XlsTemp := TXlsFile.Create(false);
XlsTemp.Open('Y:\Template.xlsx');
Report.AddTable('Table',Table);
Report.Run(XlsTemp);
//Here you have the report in XlsTemp, without temporary files
xlsFile.InsertAndCopyRange(TXlsCellRange.FullRange, 2, 1, 1, TFlxInsertMode.NoneDown , TRangeCopyMode.All, XlsTemp, 1);

4.To use the format of the final file, well, I was going to write to change TRangeCopyMode.All parameter to TRangeCopyMode.Values, but I see that "Values" isn't there... this is an oversight, we will see to add it. But once again, you shouldn't need to generate the report so then you can copy it into another report. That's inefficient since you are running the 2-level loop to fill the cells twice

Thanks so much for the great info. I am going to look at my nested loop of placing the data into the cells one at a time. Over the years I have put more and more stuff in that process.

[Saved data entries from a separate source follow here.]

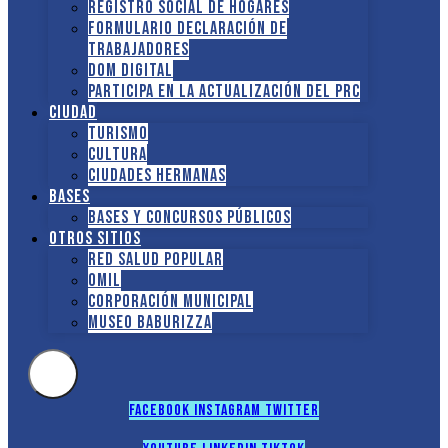
Registro social de hogares
FORMULARIO DECLARACIÓN DE
TRABAJADORES
DOM Digital
Participa en la actualización del PRC
Ciudad
Turismo
Cultura
Ciudades hermanas
Bases
Bases y Concursos Públicos
Otros sitios
Red Salud Popular
OMIL
Corporación Municipal
Museo Baburizza
Facebook
Instagram
Twitter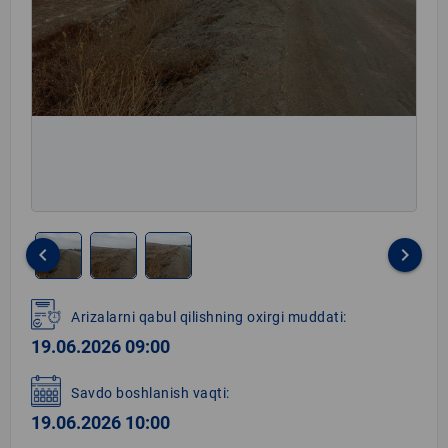
keyboard_arrow_left
keyboard_arrow_right
Item
1
Arizalarni qabul qilishning oxirgi muddati:
of
19.06.2026 09:00
3
Savdo boshlanish vaqti:
19.06.2026 10:00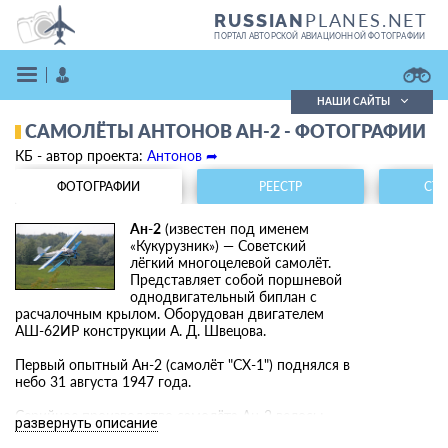
PLANES.NET
RUSSIAN
ПОРТАЛ АВТОРСКОЙ АВИАЦИОННОЙ ФОТОГРАФИИ
НАШИ САЙТЫ
САМОЛЁТЫ АНТОНОВ АН-2 - ФОТОГРАФИИ
Поиск фотографий
КБ - автор проекта:
Антонов ➦
Поиск в реестре
Кратко
Подробно
ФОТОГРАФИИ
РЕЕСТР
СТА
ВОЙТИ
Ан-2
(известен под именем
«Кукурузник») — Советский
лёгкий многоцелевой самолёт.
Представляет собой поршневой
однодвигательный биплан с
расчалочным крылом. Оборудован двигателем
АШ-62ИР конструкции А. Д. Швецова.
Первый опытный Ан-2 (самолёт "СХ-1") поднялся в
ЗАРЕГИСТРИРОВАТЬСЯ
небо 31 августа 1947 года.
Серийное производство самолёта Ан-2 велось:
развернуть описание
1949—1963 — на авиационном заводе № 473 в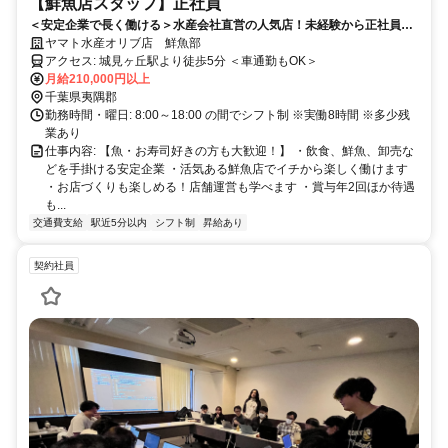
【鮮魚店スタッフ】正社員
＜安定企業で長く働ける＞水産会社直営の人気店！未経験から正社員と
してスタートできます
ヤマト水産オリブ店 鮮魚部
アクセス: 城見ヶ丘駅より徒歩5分 ＜車通勤もOK＞
月給210,000円以上
千葉県夷隅郡
勤務時間・曜日: 8:00～18:00 の間でシフト制 ※実働8時間 ※多少残
業あり
仕事内容: 【魚・お寿司好きの方も大歓迎！】 ・飲食、鮮魚、卸売な
どを手掛ける安定企業 ・活気ある鮮魚店でイチから楽しく働けます
・お店づくりも楽しめる！店舗運営も学べます ・賞与年2回ほか待遇
も...
交通費支給
駅近5分以内
シフト制
昇給あり
契約社員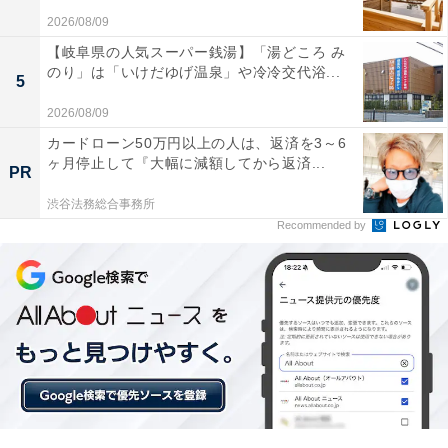
2026/08/09
【岐阜県の人気スーパー銭湯】「湯どころ み
のり」は「いけだゆげ温泉」や冷冷交代浴...
5
HDMIでスマホの動画を映せるので長距離ドライブ
2026/08/09
でも子供たちが退屈しません
カードローン50万円以上の人は、返済を3～6
ヶ月停止して『大幅に減額してから返済...
PR
渋谷法務総合事務所
タッチパネルの反応が良くスマホのような感覚で直
Recommended by
感的に操作できて使いやすいです
車内でスマホの動画を高画質で楽しみたい人や、直感的
で使いやすい高性能なナビを求めている人には、おすす
めの商品といえそうです。
あわせて読みたい
【Amazonお買い得情報】Pioneer「サブウ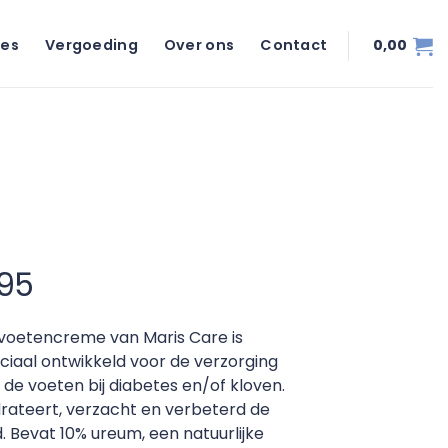
ies
Vergoeding
Over ons
Contact
0,00
,95
voetencreme van Maris Care is
ciaal ontwikkeld voor de verzorging
 de voeten bij diabetes en/of kloven.
rateert, verzacht en verbeterd de
d. Bevat 10% ureum, een natuurlijke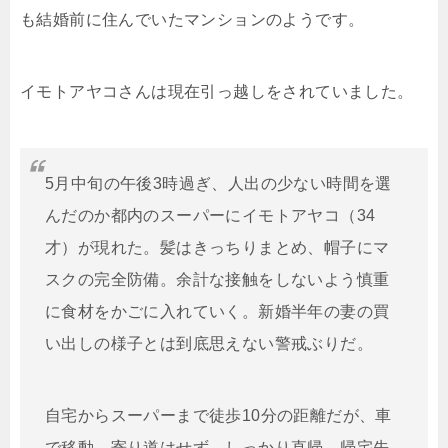
も結婚前に住んでいたマンションのようです。
イモトアヤコさんは現在引っ越しをされていました。
5月中旬の午後3時過ぎ、人出の少ない時間を選
んだのか都内のスーパーにイモトアヤコ（34
才）が現れた。髪はきっちりまとめ、帽子にマ
スクの完全防備。余計な接触をしないよう慎重
に食材をかごに入れていく。新婚半年の妻の買
い出しの様子とは到底思えない警戒ぶりだ。
自宅からスーパーまで徒歩10分の距離だが、車
で移動。寄り道はせず、しっかり直帰。
帰宅先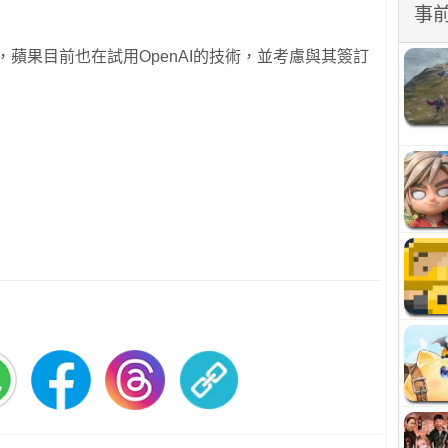
事
外，蘋果目前也在試用OpenAI的技術，並考慮與其簽訂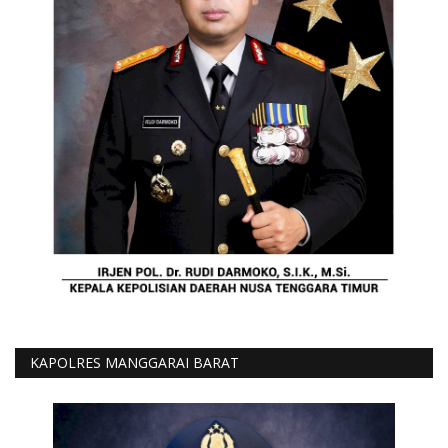
KAPOLRES MANGGARAI BARAT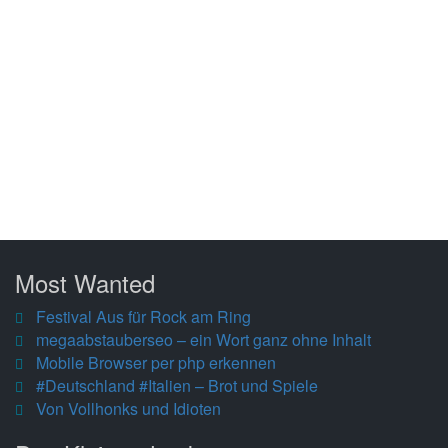
Most Wanted
Festival Aus für Rock am Ring
megaabstauberseo – ein Wort ganz ohne Inhalt
Mobile Browser per php erkennen
#Deutschland #Italien – Brot und Spiele
Von Vollhonks und Idioten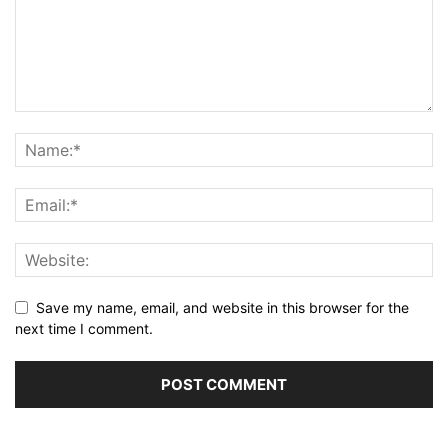
Save my name, email, and website in this browser for the
next time I comment.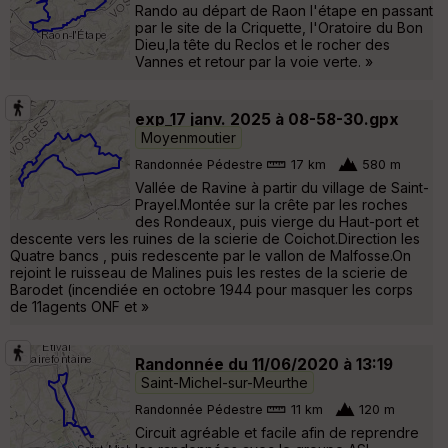
Rando au départ de Raon l'étape en passant
par le site de la Criquette, l'Oratoire du Bon
Dieu,la tête du Reclos et le rocher des
Vannes et retour par la voie verte. »
exp_17 janv. 2025 à 08-58-30.gpx
Moyenmoutier
Randonnée Pédestre
17 km
580 m
Vallée de Ravine à partir du village de Saint-
Prayel.Montée sur la crête par les roches
des Rondeaux, puis vierge du Haut-port et
descente vers les ruines de la scierie de Coichot.Direction les
Quatre bancs , puis redescente par le vallon de Malfosse.On
rejoint le ruisseau de Malines puis les restes de la scierie de
Barodet (incendiée en octobre 1944 pour masquer les corps
de 11agents ONF et »
Randonnée du 11/06/2020 à 13:19
Saint-Michel-sur-Meurthe
Randonnée Pédestre
11 km
120 m
Circuit agréable et facile afin de reprendre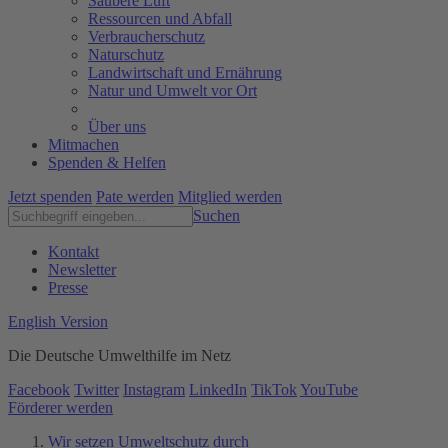
Saubere Luft
Ressourcen und Abfall
Verbraucherschutz
Naturschutz
Landwirtschaft und Ernährung
Natur und Umwelt vor Ort
Über uns
Mitmachen
Spenden & Helfen
Jetzt spenden
Pate werden
Mitglied werden
Suchen
Kontakt
Newsletter
Presse
English Version
Die Deutsche Umwelthilfe im Netz
Facebook
Twitter
Instagram
LinkedIn
TikTok
YouTube
Förderer werden
Wir setzen Umweltschutz durch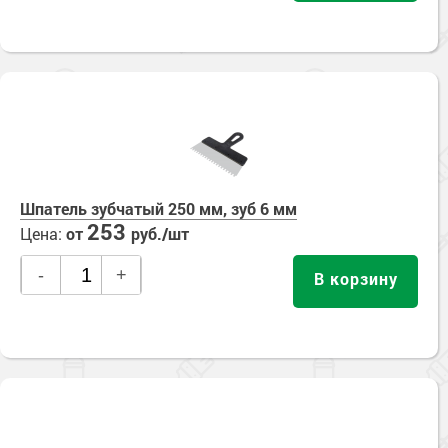
Шпатель зубчатый 250 мм, зуб 6 мм
253
Цена:
от
руб./шт
-
+
В корзину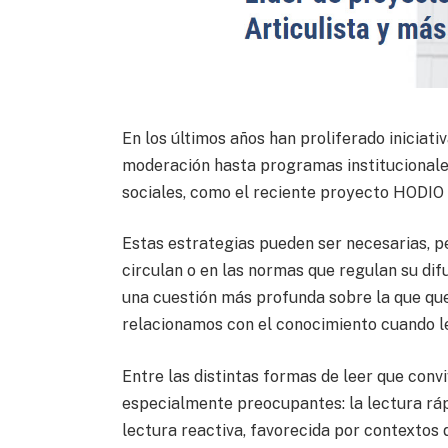
En los últimos años han proliferado iniciat
moderación hasta programas institucionales
sociales, como el reciente proyecto HODIO 
Estas estrategias pueden ser necesarias, p
circulan o en las normas que regulan su dif
una cuestión más profunda sobre la que que
relacionamos con el conocimiento cuando 
Entre las distintas formas de leer que convi
especialmente preocupantes: la lectura rápi
lectura reactiva, favorecida por contextos 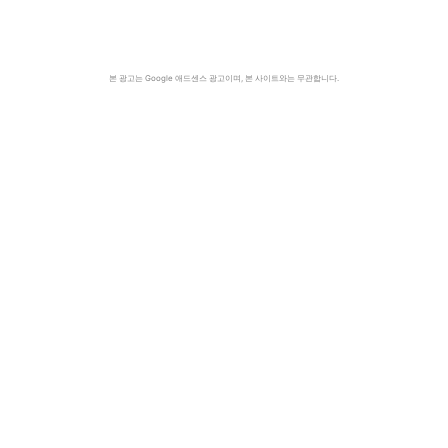
본 광고는 Google 애드센스 광고이며, 본 사이트와는 무관합니다.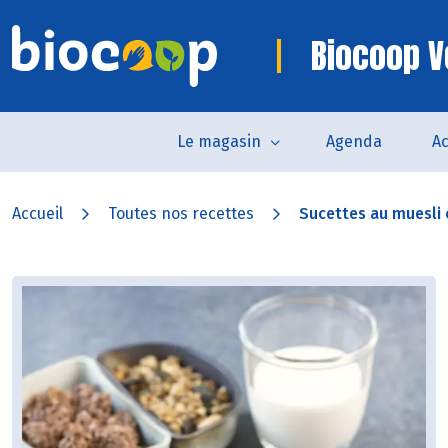
Biocoop V
Le magasin
Agenda
Ac
Accueil
Toutes nos recettes
Sucettes au muesli c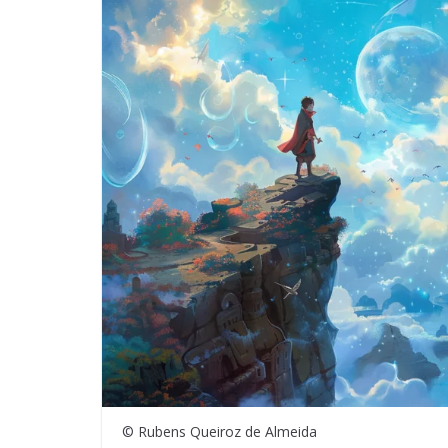
© Rubens Queiroz de Almeida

I need to maybe step out and run a more stripped down version for speed when it comes to thousands of rows of data being pleased into the worksheet.

It works much better now. I exported 22,517 rows in 10 seconds instead of 3 minutes! The real culprit was that I was calling the ConvertString for every cell. Also I was updating the UI showing a count of every row I exported so the user would see what was going on. Now I'm just passing the value of the data as a AsVariant and using the SetCellValue(,,,-1). If there is a faster way, please let me know, but I'm real happy with the results! Thanks so much!